EXERCISE INPUT section start

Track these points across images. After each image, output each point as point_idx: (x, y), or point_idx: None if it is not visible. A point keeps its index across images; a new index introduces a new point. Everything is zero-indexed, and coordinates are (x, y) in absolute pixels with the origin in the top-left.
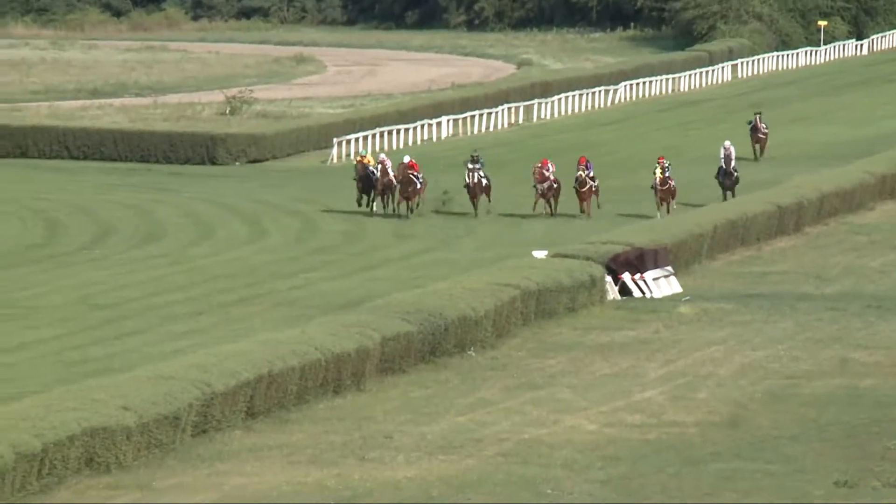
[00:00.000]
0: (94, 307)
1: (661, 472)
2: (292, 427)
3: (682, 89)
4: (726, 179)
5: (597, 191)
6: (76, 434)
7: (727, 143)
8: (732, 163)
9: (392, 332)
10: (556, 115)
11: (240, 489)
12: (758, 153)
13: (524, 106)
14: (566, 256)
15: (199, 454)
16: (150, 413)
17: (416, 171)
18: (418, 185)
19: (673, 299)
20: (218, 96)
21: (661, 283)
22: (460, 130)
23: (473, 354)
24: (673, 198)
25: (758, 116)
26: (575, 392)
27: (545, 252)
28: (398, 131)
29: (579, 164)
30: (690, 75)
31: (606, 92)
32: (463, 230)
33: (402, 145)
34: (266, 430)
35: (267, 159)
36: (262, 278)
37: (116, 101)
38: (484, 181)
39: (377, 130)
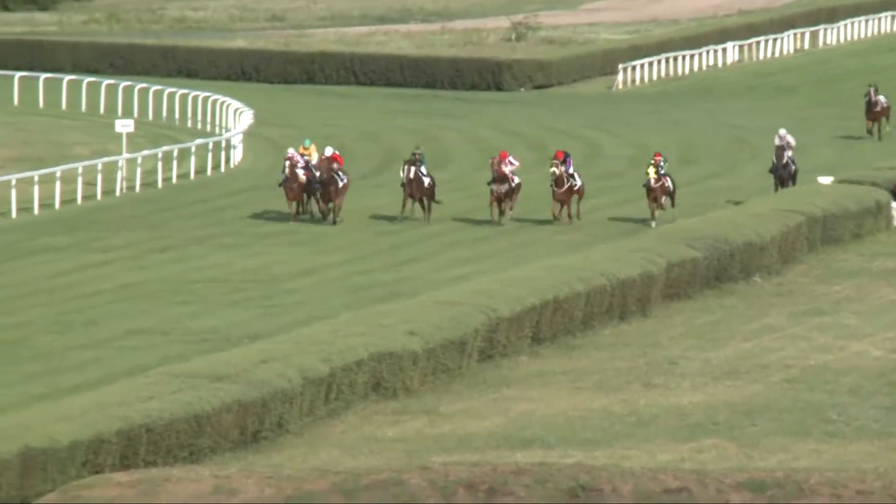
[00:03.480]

EXERCISE INPUT section end
EXERCISE INPUT section start

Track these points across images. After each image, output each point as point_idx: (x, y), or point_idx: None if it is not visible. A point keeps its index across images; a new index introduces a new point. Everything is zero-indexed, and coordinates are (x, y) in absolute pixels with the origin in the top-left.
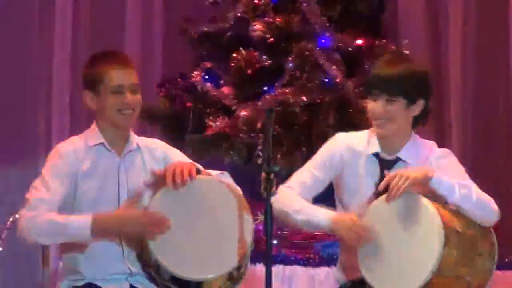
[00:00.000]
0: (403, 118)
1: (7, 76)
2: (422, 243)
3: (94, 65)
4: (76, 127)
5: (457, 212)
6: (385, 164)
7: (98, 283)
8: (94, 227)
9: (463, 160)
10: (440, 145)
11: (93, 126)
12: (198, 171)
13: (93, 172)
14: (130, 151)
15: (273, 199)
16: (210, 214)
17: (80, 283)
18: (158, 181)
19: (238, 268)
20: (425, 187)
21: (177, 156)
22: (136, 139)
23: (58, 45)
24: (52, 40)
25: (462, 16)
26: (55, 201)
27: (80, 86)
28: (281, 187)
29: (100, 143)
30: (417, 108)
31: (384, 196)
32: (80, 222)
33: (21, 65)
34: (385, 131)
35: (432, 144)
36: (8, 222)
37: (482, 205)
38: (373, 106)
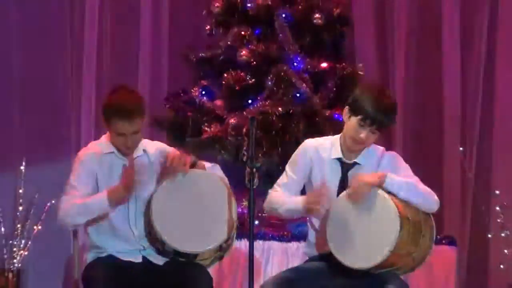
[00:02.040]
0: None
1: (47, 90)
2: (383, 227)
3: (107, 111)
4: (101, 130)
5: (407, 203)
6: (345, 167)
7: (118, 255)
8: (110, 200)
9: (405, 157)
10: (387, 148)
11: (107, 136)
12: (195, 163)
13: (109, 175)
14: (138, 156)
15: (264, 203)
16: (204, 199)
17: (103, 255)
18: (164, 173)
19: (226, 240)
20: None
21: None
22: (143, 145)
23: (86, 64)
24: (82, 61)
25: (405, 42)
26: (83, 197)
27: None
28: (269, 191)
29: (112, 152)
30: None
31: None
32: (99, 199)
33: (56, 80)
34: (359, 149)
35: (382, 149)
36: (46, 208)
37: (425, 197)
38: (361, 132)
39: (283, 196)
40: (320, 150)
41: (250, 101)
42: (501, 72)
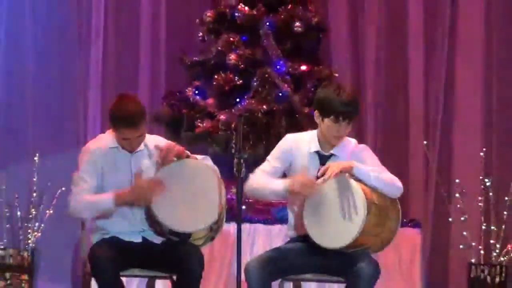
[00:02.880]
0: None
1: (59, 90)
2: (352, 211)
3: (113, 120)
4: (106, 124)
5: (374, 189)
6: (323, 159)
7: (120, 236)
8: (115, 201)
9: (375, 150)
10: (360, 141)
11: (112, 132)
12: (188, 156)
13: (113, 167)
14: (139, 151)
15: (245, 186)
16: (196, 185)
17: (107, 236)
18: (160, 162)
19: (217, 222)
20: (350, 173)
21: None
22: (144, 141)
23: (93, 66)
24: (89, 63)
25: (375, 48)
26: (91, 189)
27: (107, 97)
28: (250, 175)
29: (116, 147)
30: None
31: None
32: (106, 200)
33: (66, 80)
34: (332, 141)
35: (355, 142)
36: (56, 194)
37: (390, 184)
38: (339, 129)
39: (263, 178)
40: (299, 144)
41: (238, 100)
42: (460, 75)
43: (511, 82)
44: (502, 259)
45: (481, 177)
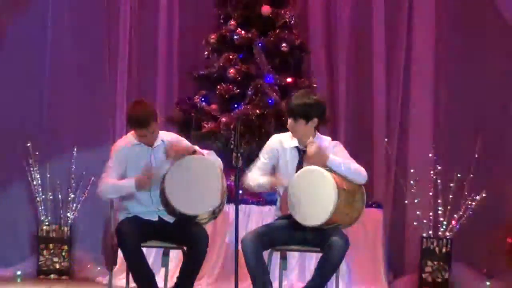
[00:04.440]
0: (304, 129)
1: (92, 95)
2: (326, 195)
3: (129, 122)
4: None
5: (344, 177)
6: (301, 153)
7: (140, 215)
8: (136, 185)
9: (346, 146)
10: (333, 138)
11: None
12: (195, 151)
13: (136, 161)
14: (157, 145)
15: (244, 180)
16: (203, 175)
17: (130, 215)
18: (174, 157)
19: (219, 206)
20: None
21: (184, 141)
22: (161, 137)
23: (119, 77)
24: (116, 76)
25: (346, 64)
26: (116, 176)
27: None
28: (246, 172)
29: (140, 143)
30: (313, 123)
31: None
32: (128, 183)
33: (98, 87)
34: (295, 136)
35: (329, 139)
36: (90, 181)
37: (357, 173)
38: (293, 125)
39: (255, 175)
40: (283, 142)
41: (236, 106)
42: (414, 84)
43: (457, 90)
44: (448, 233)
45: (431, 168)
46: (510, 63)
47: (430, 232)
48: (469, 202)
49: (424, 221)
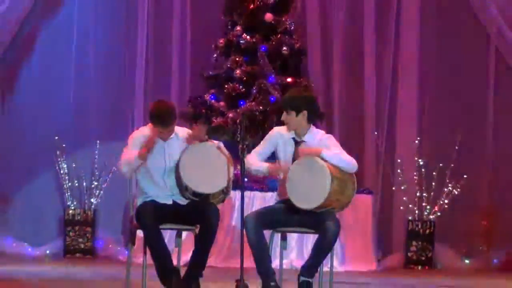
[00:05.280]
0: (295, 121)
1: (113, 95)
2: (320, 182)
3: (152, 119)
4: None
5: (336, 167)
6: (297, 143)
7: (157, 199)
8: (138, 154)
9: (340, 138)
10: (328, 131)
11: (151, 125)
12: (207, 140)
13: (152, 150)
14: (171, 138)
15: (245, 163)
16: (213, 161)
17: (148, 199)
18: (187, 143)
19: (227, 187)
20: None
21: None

EXERCISE INPUT section end

**EXERCISE DIRECTIONS**. From the listing above, repeat only the lines between the line containing "6: (76, 434)" and the line containing "[00:03.480]", those two included. Pictures are not part of the copy.

**RESPONSE**.
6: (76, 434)
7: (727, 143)
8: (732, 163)
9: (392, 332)
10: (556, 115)
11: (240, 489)
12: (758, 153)
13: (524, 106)
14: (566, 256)
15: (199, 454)
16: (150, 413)
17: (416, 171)
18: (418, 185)
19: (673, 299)
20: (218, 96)
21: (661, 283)
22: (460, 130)
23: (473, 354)
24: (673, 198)
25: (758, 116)
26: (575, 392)
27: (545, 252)
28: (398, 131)
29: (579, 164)
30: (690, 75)
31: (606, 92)
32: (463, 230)
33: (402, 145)
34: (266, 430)
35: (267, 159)
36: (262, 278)
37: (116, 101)
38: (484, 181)
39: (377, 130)
[00:03.480]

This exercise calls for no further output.